I would also like to thank all opensource contributors whose work has been invaluable. This includes but is not limited to: Numpy; Pandas; SciPy; Matplotlib; Seaborn; Tensorflow; Anaconda; Jupyter Notebooks
Funding for this project was provided indirectly through my parents: Daniel & Kathryn Bricken; the Robertson Scholars Leadership Program; and the Google Cloud Platform’s free trial credits.
Appendix
Differences in Run Time
Average times taken to produce a batch of 25, 150 token long generations separated out by the different sampling strategies and different parameters used. It can be seen that Nucleus \(p=0.5\) is particularly noisy, hence being left out for the significance testing.
Empirical Validation Statistical Significance
Given sampling methods A and B, we want to learn which one is superior by generating examples from both of them and seeing on average which one produces higher quality generations.
We can model this problem as the flipping of two biased coins. We let the probability the coin lands tails represent the probability of sampling a low probability token which ruins the generation.
If both coins land heads (don’t sample low probability tokens that are not replaceable) then comparing the generations will produce random noise. Because of the stochastic nature of sampling one of the generations is likely to be better than the other.

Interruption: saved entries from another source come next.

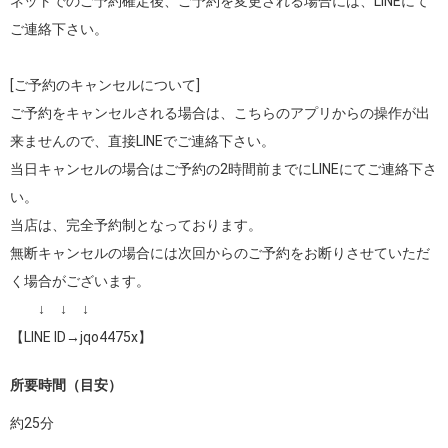
ネットでのご予約確定後、ご予約を変更される場合には、LINEにて
ご連絡下さい。

[ご予約のキャンセルについて]

ご予約をキャンセルされる場合は、こちらのアプリからの操作が出
来ませんので、直接LINEでご連絡下さい。

当日キャンセルの場合はご予約の2時間前までにLINEにてご連絡下さ
い。

当店は、完全予約制となっております。

無断キャンセルの場合には次回からのご予約をお断りさせていただ
く場合がございます。

　　↓     ↓     ↓

【LINE ID→jqo4475x】
所要時間（目安）
約
25
分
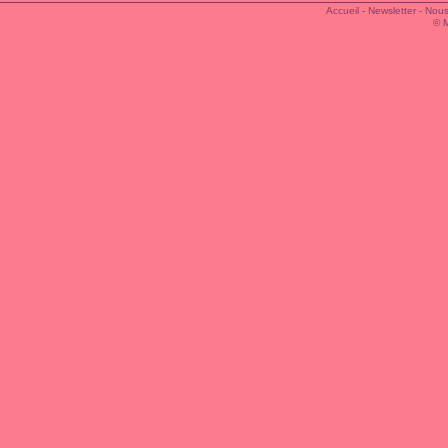
Accueil
-
Newsletter
-
Nous
©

If both coins land tails, they both have terrible outputs, and the evaluation that one generation is better that the other will also produce random noise.

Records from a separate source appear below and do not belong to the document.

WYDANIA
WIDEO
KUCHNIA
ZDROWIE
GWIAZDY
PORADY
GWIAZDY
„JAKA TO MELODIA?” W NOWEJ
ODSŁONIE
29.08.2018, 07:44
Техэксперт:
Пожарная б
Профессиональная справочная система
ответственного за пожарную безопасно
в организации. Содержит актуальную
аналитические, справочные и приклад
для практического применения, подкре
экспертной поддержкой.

Only if one of the coins lands heads and the other tails will we be able to honestly evaluate which model produced a good or bad output, giving us a real signal.
Running simulations under these assumptions for different probabilities of coins A and B landing on tails produces the following results:
The red dotted lines are the 2.5% and 97.5% lines, corresponding to statistical significance for a two sided ttest with \(\alpha=0.05\). Each of the different number of coin tosses was simulated 50,000 times for high accuracy.
We can see that even if method A has a 10% reduction in the probability of sampling a tails (95% heads vs 85% heads), we need at least 500 generations to be evaluated in order to get a statistically significant result.
And this is assuming that for a comparison between generations the human evaluators always agree on which is better. Between there being evaluators who are not paying attention, the generated passages being at least a few sentences long, and different evaluators simply having differences in stylistic preference for which is “better” there will be noise in the decision. Therefore, even for the case where we need at least 500 generations evaluated, each generation may need anywhere from three to ten people to have a robust result for it.
Algorithms related to TFS
Only after developing the TFS algorithm, did existing algorithms to find the “knee” of a probability distribution come to my attention. These algorithms have already been used in “scree” plots for finding the point of diminishing returns in the number of principle components to use for PCA.
As a result, I tested the seemingly most popular of these algorithms: Kneedle, but found that it did not perform well for the more complex and rugged probability distributions of tokens, tending to draw the tail long after the probabilities has plateaued and independent of the hyperparameter, not able to draw the tail point any closer (Satopaa et al. [Date Not Given]).
Only the TFS value of \(z=0.95\) was compared to Kneedle across a range of different hyperparameter values. Note how many of the Kneedle points are out of the bounds of the plot (limited to a max index of 30) and how none of the smallest Kneedle parameter values drop significantly below a particular threshold. Therefore, TFS offers much more flexibility and tighter pruning of potentially bad tokens.